Iberia 6301 sat resolutely on the runway awaiting the green light from air traffic control. Over the tannoy drifted faint and dismal Latin melodies, presumably played to ease the tension of pre-flight for nervous passengers. It has quite the opposite effect on me; I tense up and plunge into a deep depression, which increases when the omnipresent Kenny G appears with his reedy and insipid pipe and noodles over the Latino dirge! It’s amazing where and when Kenny pops up. He surfaces and accompanies every slice of muzak worldwide,in lifts, in shopping malls, taxis and on every pre/post flight take-off/landing. Whatever the national music is, there will be a middle section featuring Kenny G or his bastard offspring!
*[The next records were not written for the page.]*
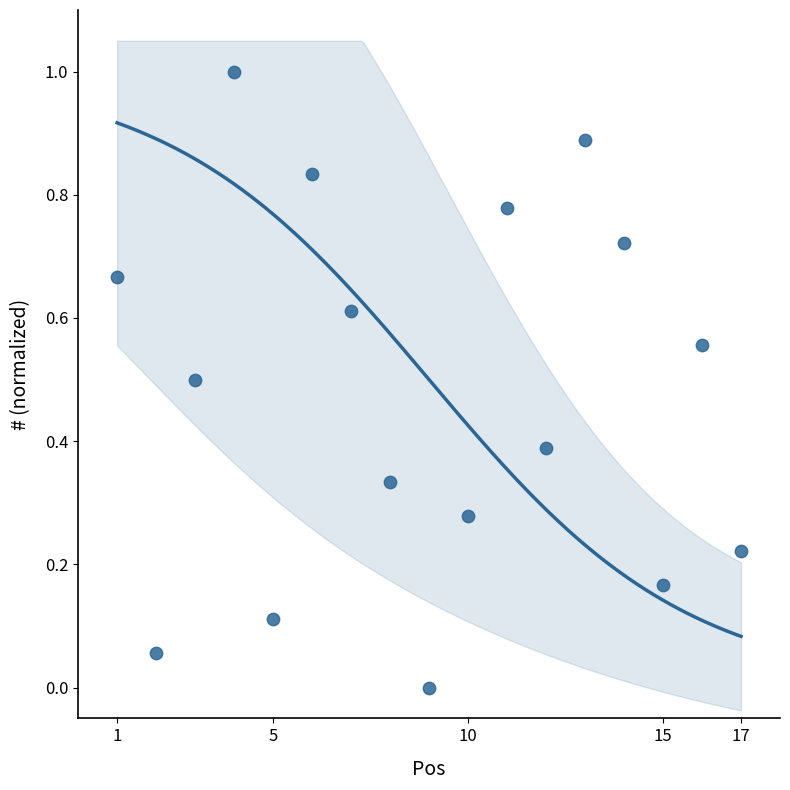

What is the range of X values (max minus min)?

16.0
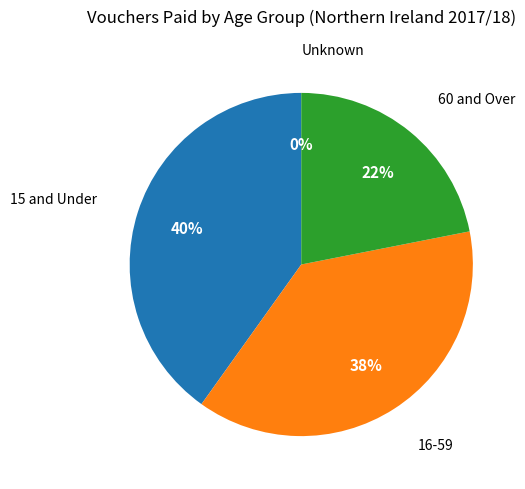

To the nearest percent, what is the difference between the largest and smallest slice percentages?

40%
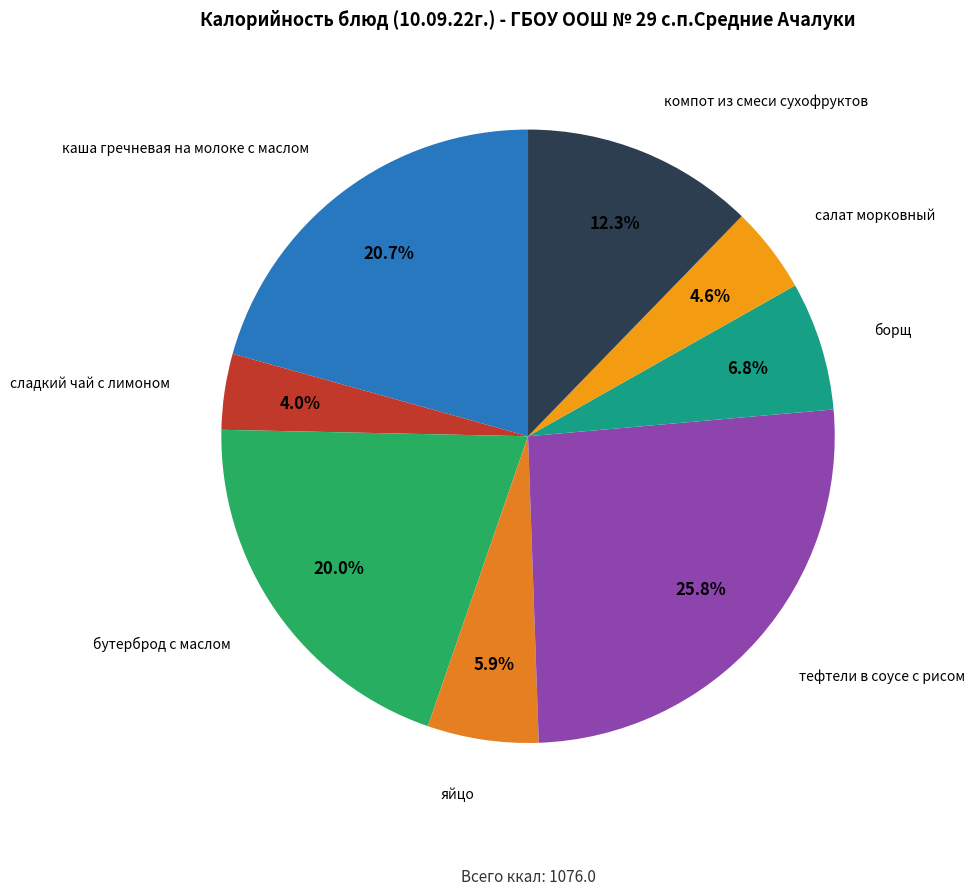

Rank the categories by value from lowest to highest.

сладкий чай с лимоном, салат морковный, яйцо, борщ, компот из смеси сухофруктов, бутерброд с маслом, каша гречневая на молоке с маслом, тефтели в соусе с рисом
Nancy tells me that she inadvertently witnessed a Kenny G performance when, in the middle of a staggeringly uninteresting piece, he wandered down the aisle playing a singular note that lasted for approximately 18 mindnumbing minutes, the majority of the audience slipped into deep and heavy slumber, many never to awake. When he had completed his marathon squeal he awarded himself a congratulatory and smug smile and patted himself on the back.

After 11 uneventful hours we began to descend into Costa Rica, and it began again. This time I had had enough and began to furiously kick the seat in front of me, screaming abuse at the pilot and setting fire to odd bits of paper, throwing them willy-nilly about the plane until I was subdued by a giant Welshman called Carl. I was tied up and left by the aluminium slop trolley and still the insipid mewling of Kenny G assaulted my sensitive ears. Occasionally a stewardess would wander by and kick me or hold my nose between two fingers and twist it around. Nancy’s pleas for my liberation went unheard as she too was beaten to the floor with a perfume selection box and bound to me with headphone wire.

On arrival we were shoved through baggage reclaim, whereupon we noticed that Kenny was assisting travellers spot their luggage with his ever-present horn. Thrust into a dimly lit interrogation chamber we awaited our fate. Suddenly the door was flung open and into the room lunged Kenny G himself, armed with his monstrous flute, fire and fury in his eyes and his perm vibrating in the half-light. In a high pitched chirruping voice he cried, “No one can stop me and my invasion. I am the might Kenny G, or Ken Goodwin to close friends, and you shall perish at my behest.” And with that he placed the alto sax to his bruised and scarlet lips and blew. Acid spewed from its spout and we dissolved on the spot!